Papá, un primo lejano y yo fuimos de campamento la semana pasada. La verdad, yo no quería ir, pero papá me obligó y terminé sentado en la parte trasera de la camioneta. Mi primo lejano se llamaba Hans y tenía veinte años, yo no lo había visto nunca antes, pero papá parecía conocerlo muy bien, pues durante el camino iban riendo y conversando sobre anécdotas.
De pronto, en una parte de la carretera, papá se detuvo frenéticamente. “¿Qué pasa?”, le pregunté. “Hay un burro muerto en el camino, tenemos que quitarlo para seguir”, me respondió. Yo miré por la ventana y comprobé que, en efecto, un asno estaba tendido sobre la carretera, tenía los ojos cerrados y la lengua afuera, seca. “Ayúdenme a moverlo”, exclamó papá, entonces Hans y yo bajamos de la camioneta. Afuera hacía frío, pero el frío quedaba de lado por el asqueroso olor a caca que emanaba del cuerpo del burro. “Apesta”, gimió Hans. Y yo asentí tapándome la nariz. “Ya, ya, pero hay que sacarlo del camino. Hans, coge la cabeza. Hijo, ayúdalo, yo tiraré de las patas”, dijo papá, y empezó a arrastrar al animal.
Me agaché y tratando de tapar mi nariz con un brazo, empujé la cabeza del burro con fuerza. Mientras lo hacía, me fijé en su mirada y pude ver que el animal había estado llorando o algo parecido, pues tenía los ojos húmedos. “¡Empujen fuerte carajo, que yo estoy cargando todo el peso!”, gritó papá, que estaba con la cara roja por el esfuerzo que estaba haciendo.

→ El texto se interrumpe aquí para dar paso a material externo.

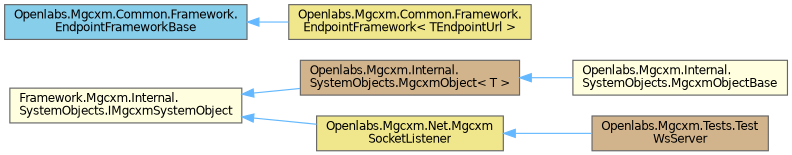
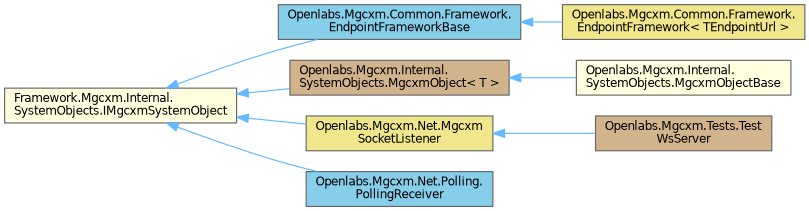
  digraph {
    rankdir=LR
    node [color=grey40 fillcolor=lightyellow fontname=Helvetica fontsize=10 shape=box style=filled]
    edge [color=steelblue1 dir=back fontname=Helvetica fontsize=10 labelfontname=Helvetica labelfontsize=10 style=solid]
    n1 [height=0.2 label="Framework.Mgcxm.Internal.\lSystemObjects.IMgcxmSystemObject" width=0.4]
    n2 [fillcolor=skyblue height=0.2 label="Openlabs.Mgcxm.Common.Framework.\lEndpointFrameworkBase" width=0.4]
    n3 [fillcolor=tan height=0.2 label="Openlabs.Mgcxm.Internal.\lSystemObjects.MgcxmObject\< T \>" width=0.4]
    n4 [fillcolor=khaki height=0.2 label="Openlabs.Mgcxm.Net.Mgcxm\lSocketListener" width=0.4]
+   n5 [fillcolor=skyblue height=0.2 label="Openlabs.Mgcxm.Net.Polling.\lPollingReceiver" width=0.4]
    n6 [fillcolor=khaki height=0.2 label="Openlabs.Mgcxm.Common.Framework.\lEndpointFramework\< TEndpointUrl \>" width=0.4]
    n7 [height=0.2 label="Openlabs.Mgcxm.Internal.\lSystemObjects.MgcxmObjectBase" width=0.4]
    n8 [fillcolor=tan height=0.2 label="Openlabs.Mgcxm.Tests.Test\lWsServer" width=0.4]
+   n1 -> n2
    n1 -> n3
    n1 -> n4
+   n1 -> n5
    n2 -> n6
    n3 -> n7
    n4 -> n8
  }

Cuando ya estaba casi fuera de la carretera, inesperadamente el animal abrió los ojos y empezó a rebuznar. Hans cayó hacia atrás asustado y yo corrí a meterme en la camioneta gritando: “¡Está vivo, está vivo!”. Luego papá se acercó a la camioneta y buscó algo en el asiento delantero. Sacó un arma de la guantera y se dirigió al animal. “¿Lo vas a matar papi?”, le pregunté. “Sí, es un burro viejo y está sufriendo, acabemos con su dolor rápidamente”. Apuntó con el arma al animal y disparó. “Buen tiro”, dijo Hans, y entre los dos terminaron de sacarlo de la carretera.
Después de sacudirse el polvo, papá y Hans subieron a la camioneta. Cuando estábamos a punto de encaminarnos, escuchamos un ruido y nos dimos cuenta que increíblemente el animal se había parado y corría desesperadamente hacia los lejanos campos. Los tres estuvimos en silencio por casi cinco minutos, hasta que el burro se perdió de vista. “No fue un buen tiro, papi”, exclamé. Papá puso en marcha la camioneta y continuamos nuestro camino.